When the Supreme Court decided, in the equity proceeding, the questions therein raised adversely to these appellants, they were in the position of vendors, who, being in possession of real estate, sell it, execute a deed therefor, and refuse to give possession to the vendee. Prior to the act of 1905 nothing short of an ejectment or an equitable proceeding could secure to the vendee this possession. Both remedies were expensive and could be delayed. The holding over by the vendors, after the purchase money had been paid and the deed had passed, is a privilege, leave or license on the part of the vendee; and, unless other agreement be shown, it will be so considered by the courts. A license has been defined to be: “An authority to do a particular act or series of acts upon another’s land without possessing any estate therein, and is usually created by parol, though it may be inferred from circumstances in the relationship of the parties. Tt properly passeth no interest, nor alters or transfers property in anything:’” Baldwin v. Taylor, 166 Pa. 511. A license such as this is revocable at the privilege of the licensor.
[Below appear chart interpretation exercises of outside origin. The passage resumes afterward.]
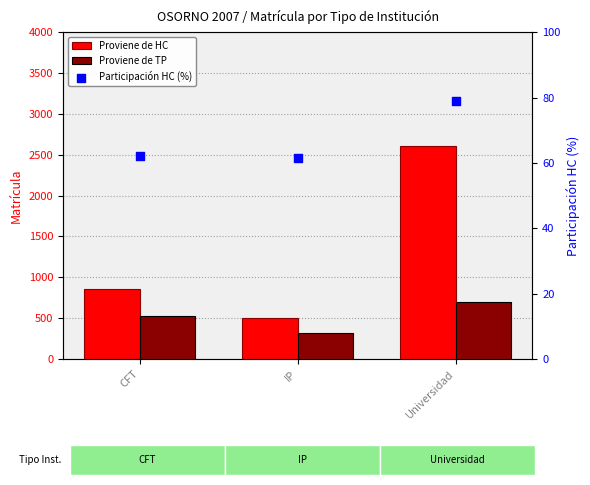

Which series has the widest spread of Y values?

Proviene de HC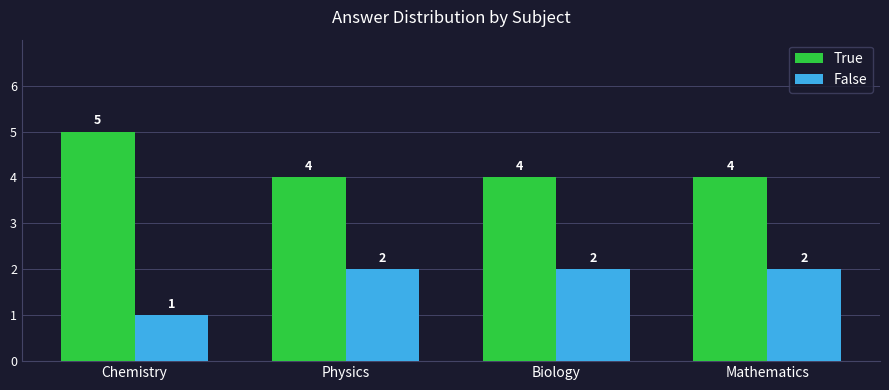

What is the difference between the maximum and minimum values in the True series?

1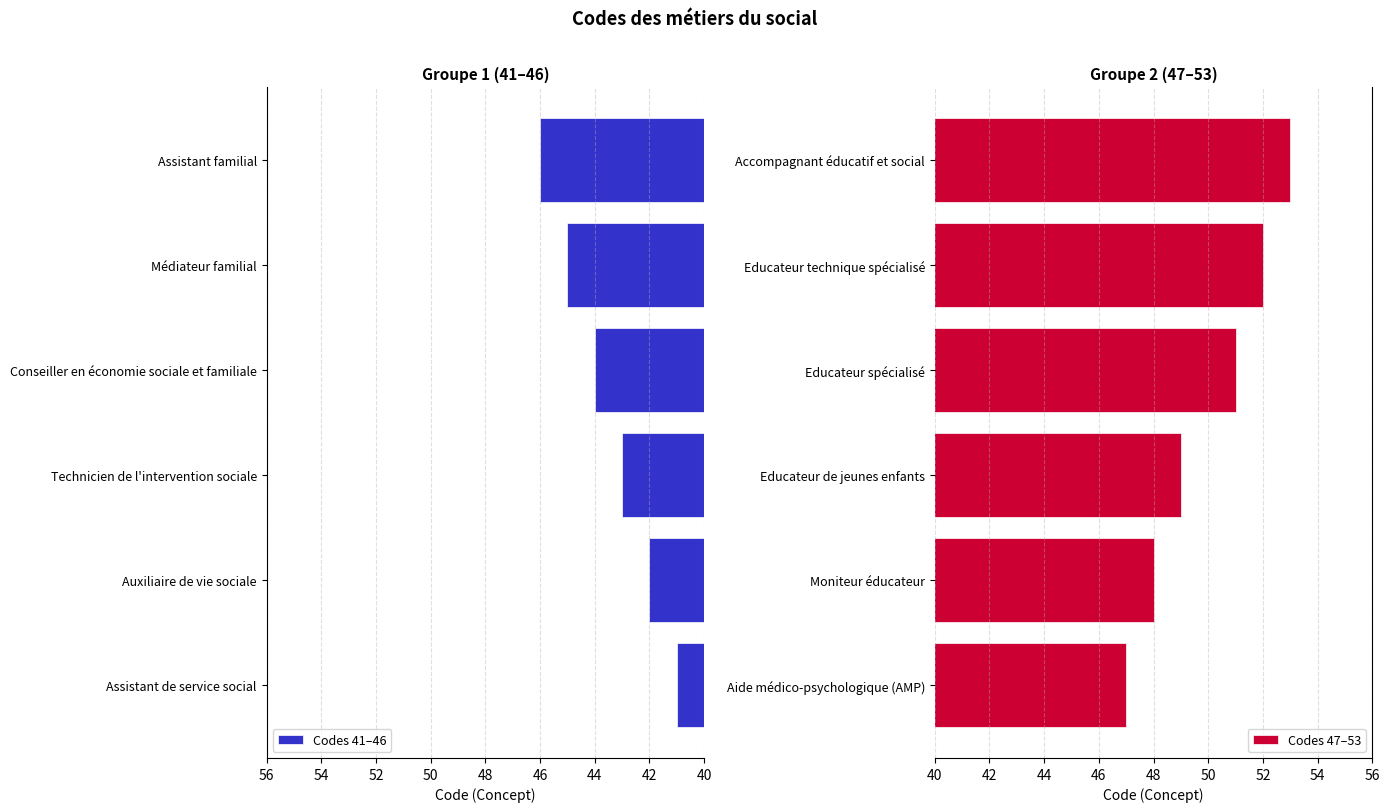

Rank the series by their maximum value, from highest to lowest.

Codes 47–53, Codes 41–46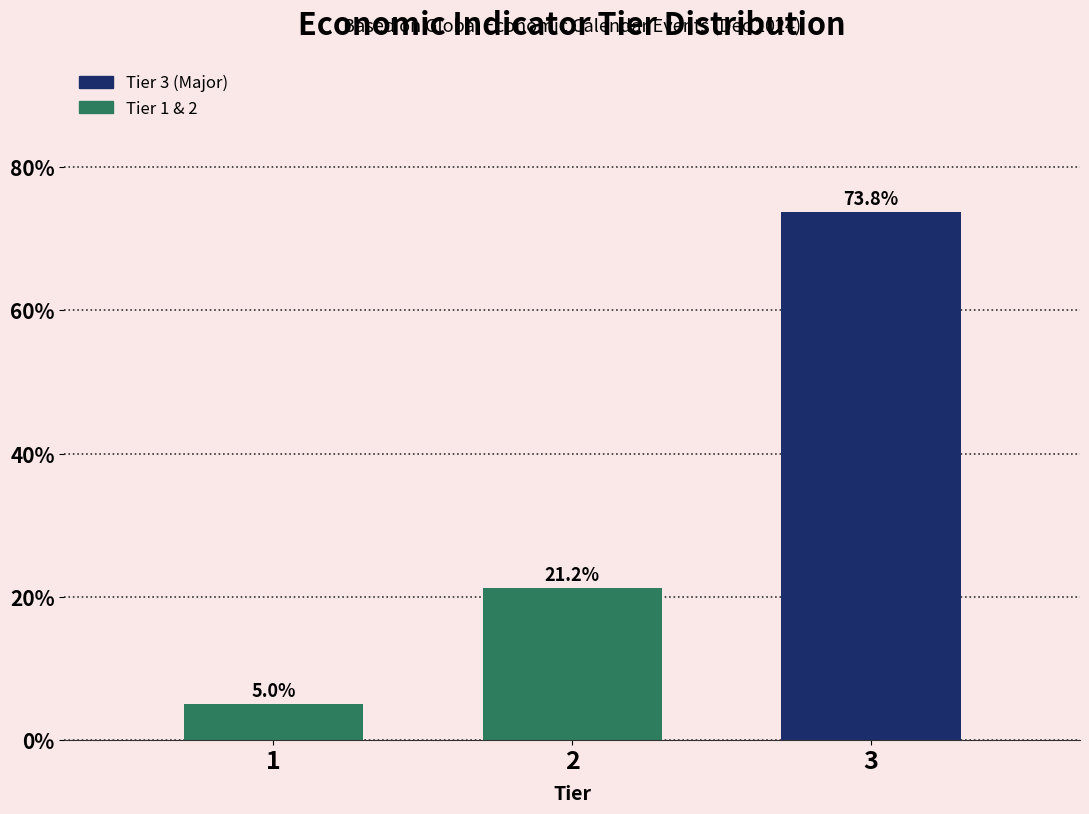

What is the average value?

33.3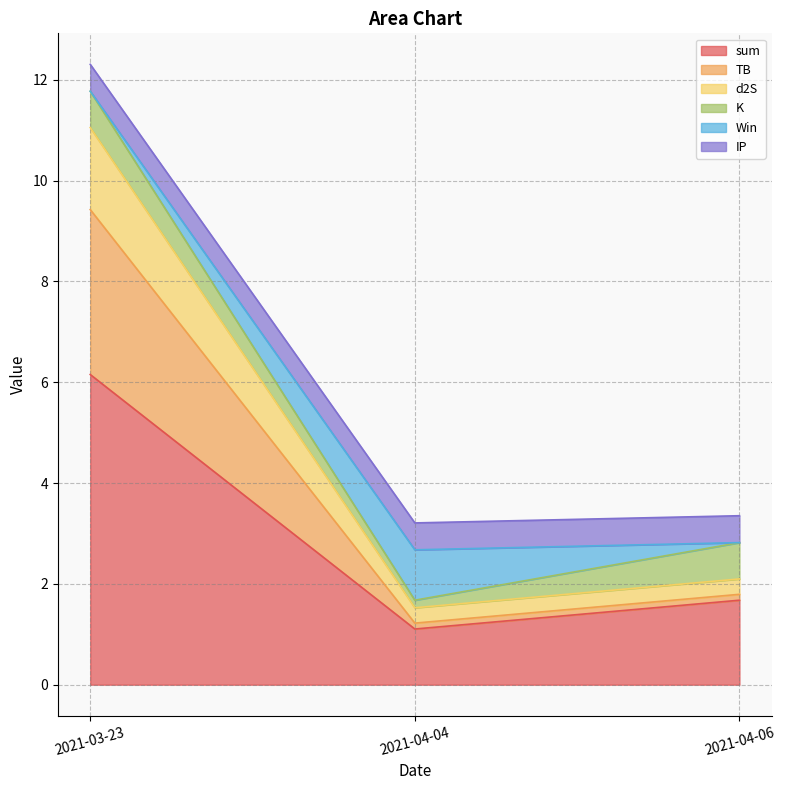

What position from the left is 2021-03-23?

1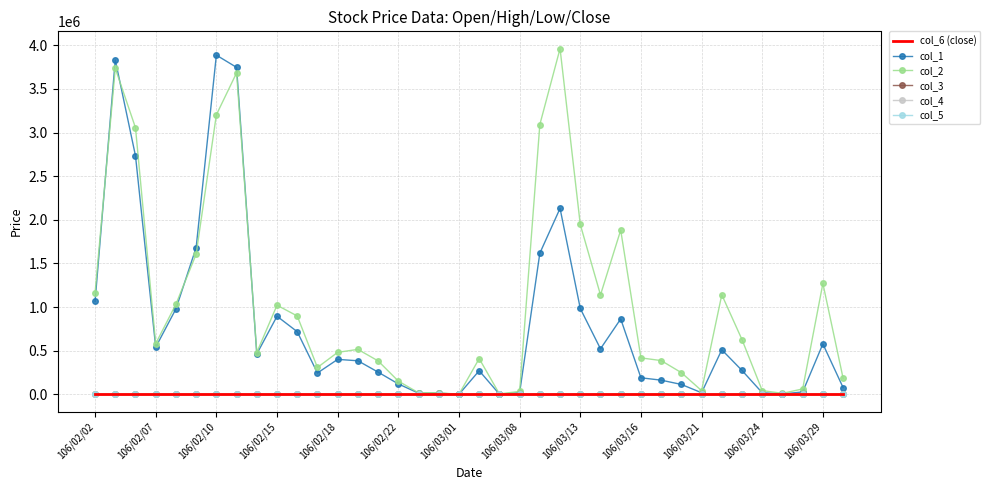

Which series has the largest total across all categories?

col_2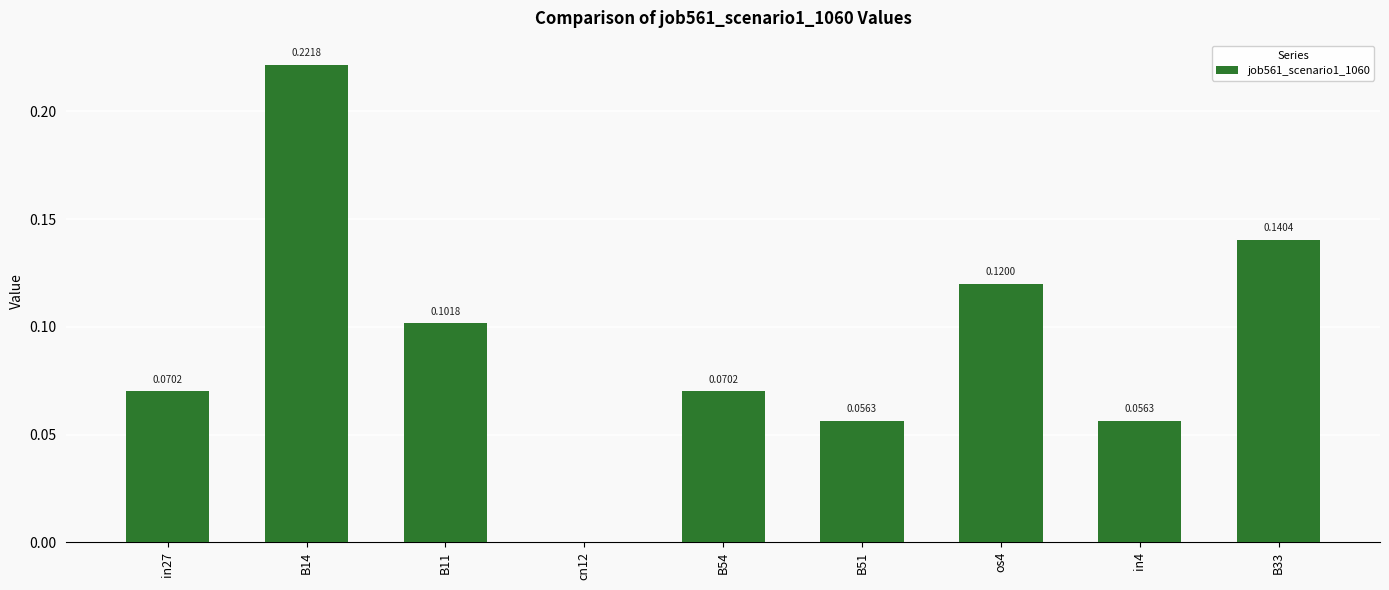

What is the sum of all values?

0.8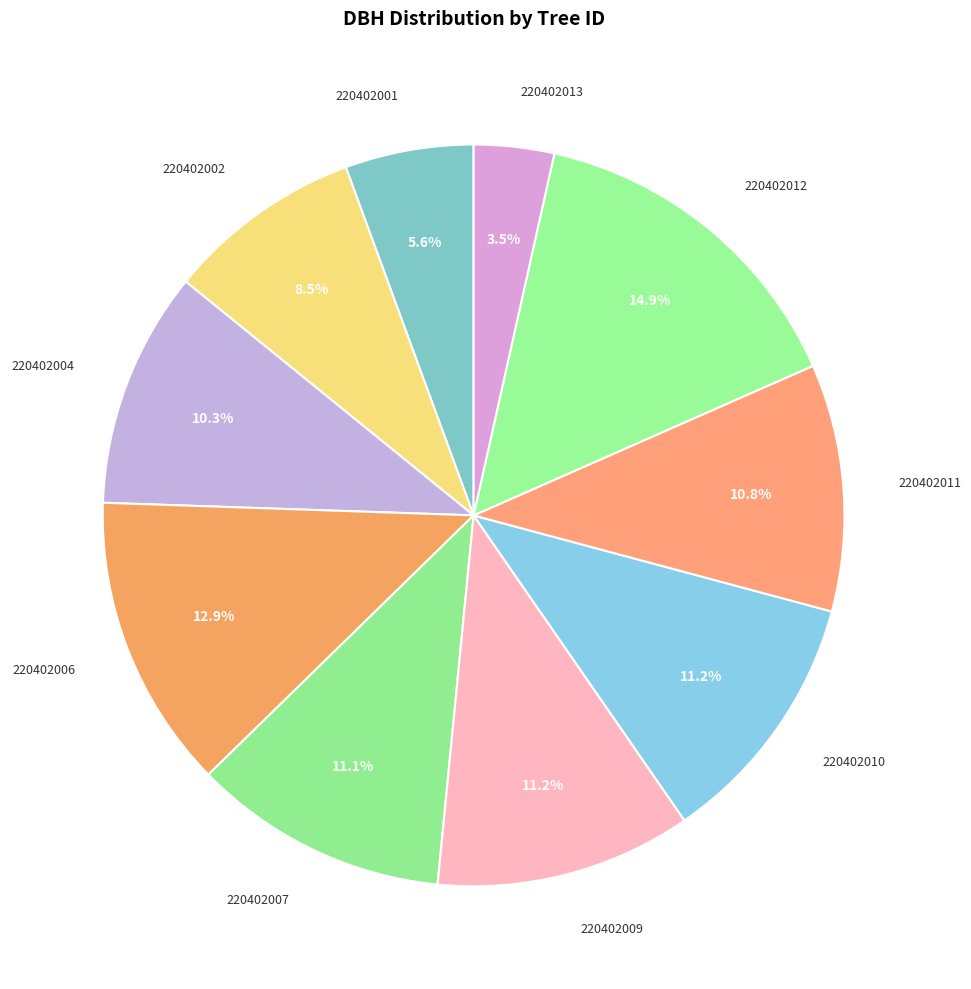

How many segments does this pie chart have?

10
We realize the force of the excerpt from the opinion of Chief Justice Sterrett, in Davis v. Davis, 115 Pa. 261, quoted with approval in Kaufmann v. Liggett, 209 Pa. 87; and do not intend to depart from the principle therein set forth. These authorities are against the magistrate assuming jurisdiction of complicated questions of law which arise from the terms of agreements of lease or license. In the present proceedings whatever questions existed were definitely settled by the Supreme Court in the equity case referred to.

The assignments of error are overruled and the judgment is affirmed at the cost of the appellants.